Pharma's Trillion-Dollar Sales Trophy: Will Payers Pony Up?

June 24, 2015
William Looney

William Looney reviews EvaluatePharma's World Preview 2015 - Outlook to 2020, launched at last week's BIO International Convention.

 

A combination of factors – strong science, internal asset management efficiencies, risk tolerant regulators and willing patients – are pushing the biopharma business toward a fresh landmark: $1 trillion in global sales by 2020. That’s the main finding from UK market analytics firm EvaluatePharma’s “World Preview 2015 - Outlook to 2020” report released at the BIO International Convention in Philadelphia last month. Payers are the debutante at the party who may not choose to dance, but so far the impact of pricing pressures on revenues and profits has been manageable, particularly in the US, which the report contends will remain dominant in driving industry growth through decade’s end.

Evaluate bases its trillion dollar projection on a 5 per cent annual CAGR for medicines through 2020, fueled by a large number of new biologic and small molecule products that together represent significant advances against the current standard of care. “After years of relative drought, the pharma pipeline is nearly fully replenished,” Evaluate Pharma Head of Research Anthony Raeside told PharmExec. The report estimates the total net present value [NPV] of products in the pipeline at $493 billion, up from $418 billion last year. Topping the list is the next stage combination small molecule Gilead is finalizing for treatment of Hepatitis C.

Eight of the top 20 R&D products by value in 2014 have subsequently received market approval, which Evaluate estimates will unlock $129 billion in value worldwide as these new medicines are adopted in clinical practice.  With some 50 NME and biologics approved by the US FDA in 2014, prospects for further augmentation of the “from potential into profit” cycle look very good indeed.

Another factor is the decline of patent expirations as a big drag on revenues and profits. Through end of decade, the “patent cliff” will be concentrated on those first generation biologics, with the industry facing as much as $197 billion in exposure to off-patent competition. But the Evaluate report concludes that the true effect will be more modest – less than $100 billion - due to the difficulties of substituting biologics in a manner compliant with regulations and that resolves provider/patient concerns about the safety and efficacy of biosimilars.

The third factor is the positioning of these products in meeting a real medical need. Support from regulators and payers has allowed launch performance to trend up, with the report predicting that eight of the top 10 new medicines approved by the FDA in 2014 will graduate to $1 billion plus “blockbuster” status by 2020.  And average worldwide sales of the top 50 drugs have passed the $500 million mark.
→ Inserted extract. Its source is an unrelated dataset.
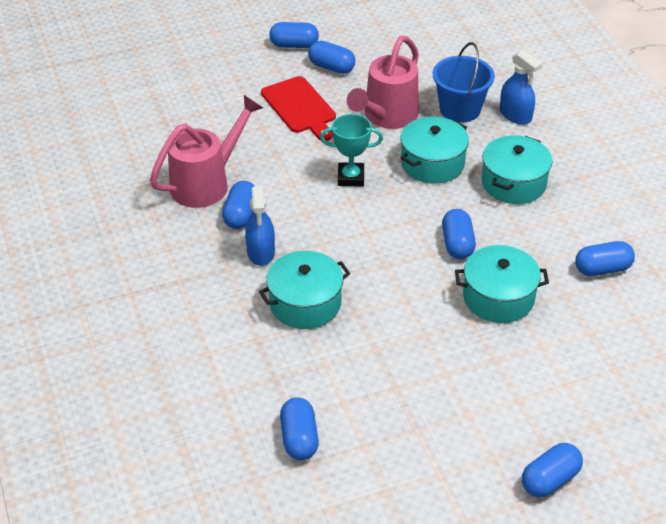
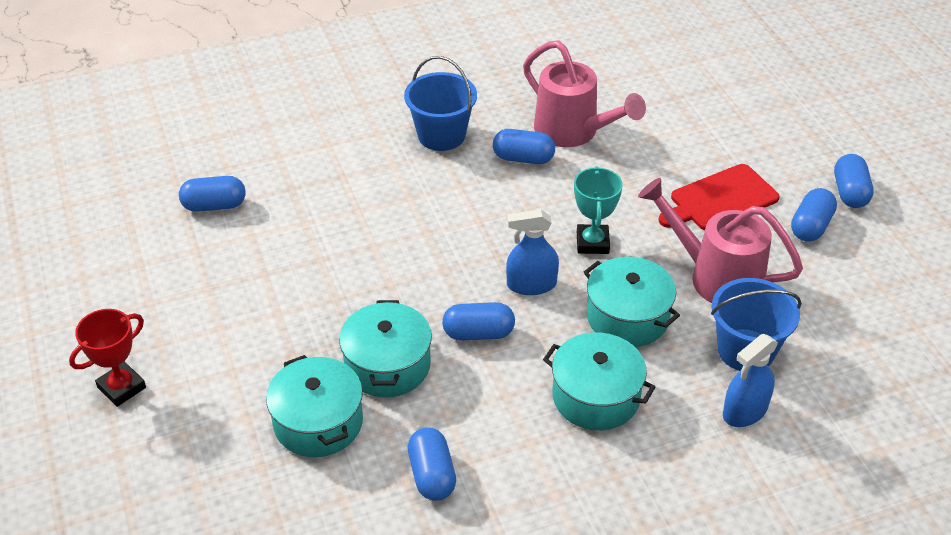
camera: 90 degrees right, 0 degrees up
blue spray bottle [245,186,275,266] -> blue spray bottle moved to [506,209,559,295]
turquoise pot [259,251,350,329] -> turquoise pot moved to [266,355,363,457]
blue capsule [522,443,583,497] -> red trophy [69,309,146,407]
none -> blue bucket [404,56,477,151]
Looking at therapeutic areas, the hot spot remains oncology; sales of cancer meds will nearly double over the next five years, from $79 billion in 2014 to $153 billion in 2020. Roche is slated to remain the lead producer in this space, but Celgene advances to number two, above BMS and Pfizer. Overall, the 10 top selling medicines in 2020 has Humira still retaining first, followed by Revlimid, Opdiva, Januvia, Xarelto, Embrel, Tecfidera, Remicade, Avastin, and Prevnar 13. What’s interesting is there aren’t a lot of newcomers on the list [Opdiva, BMS’ anti-cancer drug is the notable addition], a fact that suggests that in this industry it still takes time for a brand to build dominance in the marketplace.  The same holds true for companies: Novartis will keep the global top rank in sales in 2020, followed by Pfizer, Roche, Merck, Sanofi, J&J, GSK, Actavis [now Allergan], Astra-Zeneca and Gilead.

The key downside raised by Evaluate Pharma analysts is the “mob with the pitchforks” politics of payers and patients rebelling against nosebleed prices and the margins that go with them: paced by its hepatitis C cure, Gilead’s average net margin is currently well in excess of 50 per cent. Says Raeside: “to avoid friction with payers getting out of hand, companies will have to differentiate their offerings and embellish this with costly investments in the right evidence that appeals to multiple stakeholders. Tough conversations with payers have to take place; there is no alternative.” One key unknown is how biosimilars will play into the dialogue. “Opinion remains divided as to whether these new products will turn out to be an easy and significant source of savings on the drugs bill. In the US, particularly, the level of provider and patient acceptance has yet to be factored in.”